[EXERCISE BRIEF] Can you transcribe the Dimodelo Shift architecture text between "Dimodelo Shift is" and "pattern you choose.", inclusive?

[SUPPLIED PASSAGE]
Dimodelo Shift Architecture

Extract, Land and Load

Dimodelo Shift is responsible for extracting data from a source, landing it in the appropriate intermediate store (like a Data Lake) and loading it into the Transient Staging layer, ready for consumption by the Persistent Staging layer.

Extract and Land

Extract Step

Table/View or Query

The Extract process is different depending on which pattern you choose.

If you have defined a table or view as the source. Dimodelo Shift will generate a query to select data from the source entity. The query will be modified depending on the pattern you selected. If you specify a query, Dimodelo Shift will generate a query that wraps your specified query as a subquery. If you used a CTE(s) Dimodelo Shift will correctly reformat your the query to use the specified CTE(s). In addition, in both cases, Dimodelo will apply any mapping expressions you have specified on the mapping tab.

The queries are modified according to the chosen pattern in the following ways:

1. Full Extract. The generated query extracts all the data in the table/view/query.
2. Incremental Pattern. Extracts only the data that has been added or updated since the last time the extract ran for this source. E.g. you can use this pattern to extract only transactions from a large transaction table that have been inserted or updated since the last time the extract was executed. The incremental pattern is more efficient than the Full Extract pattern. For the pattern to work, you need to specify a column or multiple columns that the source table uses to track change, like a modified date or sequence number. These are known as the change identifier column(s). During the execution of the persistent staging stored procedure, Dimodelo saves the maximum value of the change identifier column(s) present in the Persistent staging table at the end of the Load process. The values are saved to the zdm.ControlParameters table in the Warehouse database. When Dimodelo Shift generates the Extract query, it first selects the change identifier values from zdm.ControlParameters and then injects these values into a WHERE clause to only select data where the change identifier(s) are greater than the selected value.
3. Date Range Pattern. The date range pattern is used to extract a subset of the source data based on a date range. The end of the date range is the current batch execution date. The start of the date range is a number of days specified prior to the current batch effective date. All data within the date range is extracted, regardless of whether it has changed since the last time the extract ran. The query is modified with an injected WHERE clause filtering the results based on the identified Date Range Date column in the source and the calculated start and end of the date range.

[GIVEN INFORMATION]
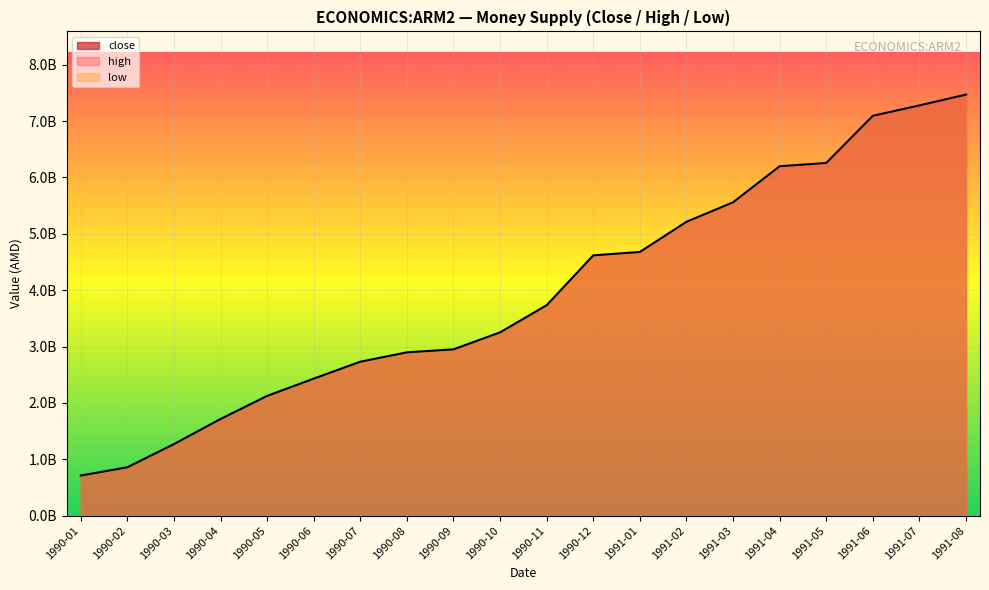

What is the label of the 9th point from the left?

1990-09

[EXERCISE ANSWER]
Dimodelo Shift is responsible for extracting data from a source, landing it in the appropriate intermediate store (like a Data Lake) and loading it into the Transient Staging layer, ready for consumption by the Persistent Staging layer.

Extract and Land

Extract Step

Table/View or Query

The Extract process is different depending on which pattern you choose.